*** Opening Task material ***
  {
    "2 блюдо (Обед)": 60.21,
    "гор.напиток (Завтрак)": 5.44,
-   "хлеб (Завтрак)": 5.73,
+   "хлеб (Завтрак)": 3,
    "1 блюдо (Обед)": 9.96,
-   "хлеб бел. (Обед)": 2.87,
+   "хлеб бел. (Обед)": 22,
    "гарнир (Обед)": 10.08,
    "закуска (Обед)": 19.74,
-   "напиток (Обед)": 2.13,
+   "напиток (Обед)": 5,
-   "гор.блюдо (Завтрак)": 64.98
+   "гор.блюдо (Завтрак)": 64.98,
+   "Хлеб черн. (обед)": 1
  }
*** Closing Task material ***
*** Opening Task material ***
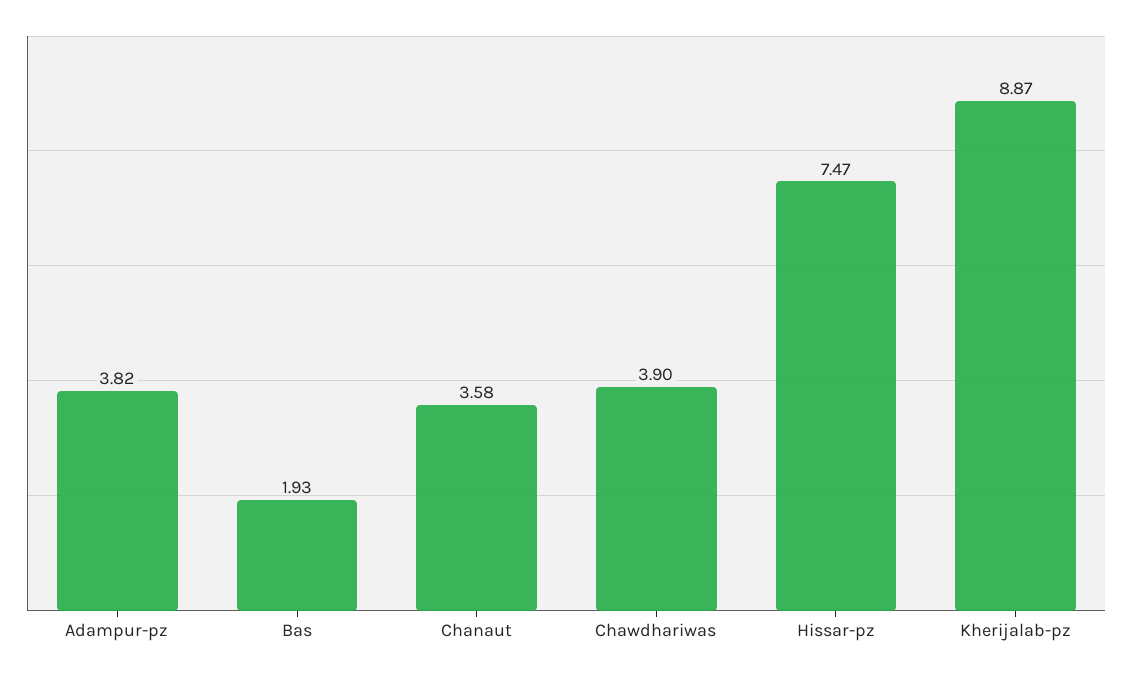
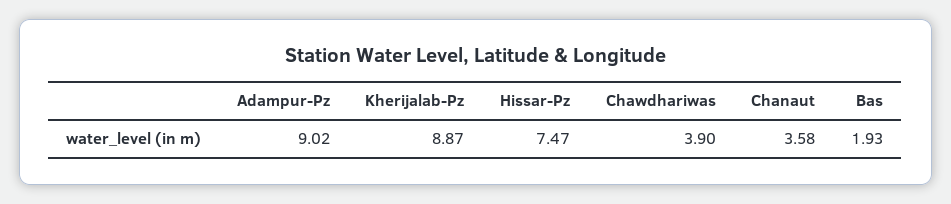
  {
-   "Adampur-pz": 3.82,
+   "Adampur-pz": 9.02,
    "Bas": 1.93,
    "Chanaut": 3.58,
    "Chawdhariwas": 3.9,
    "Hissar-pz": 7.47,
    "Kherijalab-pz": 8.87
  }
*** Closing Task material ***
*** Opening Task material ***
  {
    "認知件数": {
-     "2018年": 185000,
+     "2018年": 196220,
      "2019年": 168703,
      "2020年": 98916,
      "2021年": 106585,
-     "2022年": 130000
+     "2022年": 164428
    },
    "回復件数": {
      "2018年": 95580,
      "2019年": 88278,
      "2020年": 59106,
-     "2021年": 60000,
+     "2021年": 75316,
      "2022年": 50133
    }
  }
*** Closing Task material ***
- _Activity_
From the data above, gather every line that includes the word "Завтрак".

- _Reply_
    "гор.напиток (Завтрак)": 5.44,
-   "хлеб (Завтрак)": 5.73,
+   "хлеб (Завтрак)": 3,
-   "гор.блюдо (Завтрак)": 64.98
+   "гор.блюдо (Завтрак)": 64.98,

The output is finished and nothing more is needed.